The Corner

Film & TV

Roseanne and the High Cost of Embracing Craziness

Rosanne Barr arrives for the taping of the Comedy Central Roast of Roseanne in Los Angeles, August 4, 2012. (Phil McCarten/Reuters)

If Roseanne Barr is a poster child for anything, she’s a poster child for cultural brokenness. Consider, for a moment, the cascade of failures that brought us to today — a day when one of the most popular shows on television is canceled after its toxic star tweeted a racist insult of Valerie Jarrett.

First, ABC shouldn’t have brought her back. She was, quite obviously, one of the more toxic and troubled personalities in American public life. This was a woman who, after all, trafficked in grotesque conspiracy theories, said that anyone who eats at Chick-fil-A “deserves to get the cancer that’s sure to come,” and defiled the National Anthem more thoroughly than a thousand kneeling football players. J. J. McCullough chronicled the crazy in an essay just last month:

Barr has never met a conspiracy theory she didn’t love. She’s a 9-11 truther who believes that “Bush did it,” and she has called the Boston Marathon bombing one of many “false flag terror attacks” perpetrated by the Obama administration to “remove” the Second Amendment. For good measure, she also believes that the old man Bush killed JFK.

You can find YouTube videos of her rambling about “MK ULTRA Mind Control” on RT, and she seems particularly fond of the notion that the American ruling class is running some manner of pedophile sex cult. Her views on Jews and Israel fluctuate wildly — in the past, she has called Israel a “Nazi state” and alleged that Zionism was created by the Third Reich (or something — I challenge you to succinctly summarize the opinions expressed here), though more recently she’s taken to accusing Hillary Clinton of plotting Israel’s destruction and labeling aide Huma Abedin a “Nazi whore.”

But there was money to be made, so Roseanne limped from the locker room like a bizarro-world Willis Reed. And that brings us to the next layer of nonsense.

Second, Trump World shouldn’t have embraced her new show. Remember when President Trump called Roseanne to congratulate her on her ratings? I know that Republicans are starved for Republican-friendly television, but can we ever reach a time when the stakes are low enough to draw lines based on character? I know people voted for the low-character president because of the Flight 93 election and all that. I know folks turned out for Roy Moore because of judges. But where’s the sitcom emergency necessitating the love for Roseanne?

Third, hypocrisy and double standards abound. So, where are the lines for acceptable speech? Even now, Twitter is lighting up with examples of progressive celebrities saying terrible things and keeping their jobs. ESPN is expanding Keith Olbermann’s role at the network despite a Twitter feed full of hysterical, profane insults and unhinged commentary. Fire one celebrity and you can dredge up six more who’ve posted their own deranged rants. At the same time, does the Right really want to turn Roseanne into a poster child of political persecution? We all know that progressives get more grace than conservatives, but where does Roseanne fit?

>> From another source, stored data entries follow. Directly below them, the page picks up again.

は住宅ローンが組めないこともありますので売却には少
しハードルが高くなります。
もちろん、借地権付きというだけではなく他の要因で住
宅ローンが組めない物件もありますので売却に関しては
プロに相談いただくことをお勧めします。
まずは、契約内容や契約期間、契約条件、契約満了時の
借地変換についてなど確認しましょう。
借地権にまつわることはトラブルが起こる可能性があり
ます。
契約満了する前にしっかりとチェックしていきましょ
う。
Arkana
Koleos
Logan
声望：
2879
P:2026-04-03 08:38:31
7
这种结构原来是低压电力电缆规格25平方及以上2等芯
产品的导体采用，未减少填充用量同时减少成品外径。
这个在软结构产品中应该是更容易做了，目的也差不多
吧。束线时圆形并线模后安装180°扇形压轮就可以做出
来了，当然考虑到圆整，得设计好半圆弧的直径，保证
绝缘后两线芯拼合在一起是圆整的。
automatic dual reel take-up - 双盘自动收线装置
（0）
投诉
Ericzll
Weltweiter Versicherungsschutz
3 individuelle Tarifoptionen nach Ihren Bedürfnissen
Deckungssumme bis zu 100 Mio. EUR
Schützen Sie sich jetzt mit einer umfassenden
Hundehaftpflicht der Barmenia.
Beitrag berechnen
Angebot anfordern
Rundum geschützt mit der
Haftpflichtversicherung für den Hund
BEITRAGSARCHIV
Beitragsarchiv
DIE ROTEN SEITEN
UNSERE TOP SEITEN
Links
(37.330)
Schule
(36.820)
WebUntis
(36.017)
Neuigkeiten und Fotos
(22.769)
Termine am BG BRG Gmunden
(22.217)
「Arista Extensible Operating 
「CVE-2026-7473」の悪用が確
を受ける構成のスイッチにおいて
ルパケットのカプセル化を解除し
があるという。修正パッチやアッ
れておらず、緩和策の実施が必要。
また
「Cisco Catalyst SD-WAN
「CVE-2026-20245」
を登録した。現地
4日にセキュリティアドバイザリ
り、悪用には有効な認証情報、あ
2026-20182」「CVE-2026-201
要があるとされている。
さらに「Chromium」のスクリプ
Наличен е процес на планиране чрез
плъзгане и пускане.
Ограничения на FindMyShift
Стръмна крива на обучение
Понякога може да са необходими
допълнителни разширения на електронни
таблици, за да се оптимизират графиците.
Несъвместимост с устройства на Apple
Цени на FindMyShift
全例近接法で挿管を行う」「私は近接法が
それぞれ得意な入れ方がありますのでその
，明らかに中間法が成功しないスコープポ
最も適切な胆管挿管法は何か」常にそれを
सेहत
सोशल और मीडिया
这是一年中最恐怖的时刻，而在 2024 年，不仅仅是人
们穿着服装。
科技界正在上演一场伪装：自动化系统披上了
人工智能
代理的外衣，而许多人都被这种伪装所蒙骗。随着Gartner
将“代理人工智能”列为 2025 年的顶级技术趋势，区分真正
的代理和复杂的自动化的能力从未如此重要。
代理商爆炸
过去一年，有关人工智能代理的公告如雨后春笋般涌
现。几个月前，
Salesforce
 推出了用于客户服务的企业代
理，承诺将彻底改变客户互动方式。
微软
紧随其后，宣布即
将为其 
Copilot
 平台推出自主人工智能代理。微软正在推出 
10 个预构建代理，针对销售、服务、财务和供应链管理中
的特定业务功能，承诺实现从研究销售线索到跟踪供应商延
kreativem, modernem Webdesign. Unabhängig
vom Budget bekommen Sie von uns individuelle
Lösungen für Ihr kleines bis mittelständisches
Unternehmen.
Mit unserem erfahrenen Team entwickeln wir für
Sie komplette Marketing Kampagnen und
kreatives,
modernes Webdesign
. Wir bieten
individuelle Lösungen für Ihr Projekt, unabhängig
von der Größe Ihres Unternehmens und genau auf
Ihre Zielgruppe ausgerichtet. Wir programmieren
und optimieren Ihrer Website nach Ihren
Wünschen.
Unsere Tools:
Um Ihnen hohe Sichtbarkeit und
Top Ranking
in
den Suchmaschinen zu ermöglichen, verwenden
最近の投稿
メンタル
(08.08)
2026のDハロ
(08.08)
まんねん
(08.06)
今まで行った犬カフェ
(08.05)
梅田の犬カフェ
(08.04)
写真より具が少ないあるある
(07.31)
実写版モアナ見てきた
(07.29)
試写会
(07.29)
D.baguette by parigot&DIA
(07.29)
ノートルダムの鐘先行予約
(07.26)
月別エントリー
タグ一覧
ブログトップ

We’re left with a mess. To argue that companies should err on the side of free speech — as I do all the time — is not to argue that companies can’t have any standards at all. I’m not troubled by Roseanne’s termination. In a previous post, I endorsed a simple view of private employment: Do good work and be a decent person. It’s a viewpoint-neutral standard that applies directly to the situation at hand. Instead, the standards seem almost infinitely malleable, with even the necessity of quality work contingent on proper politics.

Sometimes, a story fits no one’s political narrative cleanly. Sometimes, the story is the confusion and brokenness of our times. That’s the story of Roseanne, the populist, socialist, Green party, Trump-supporting conspiracy theorist who has now wasted what should be her last shot at relevance.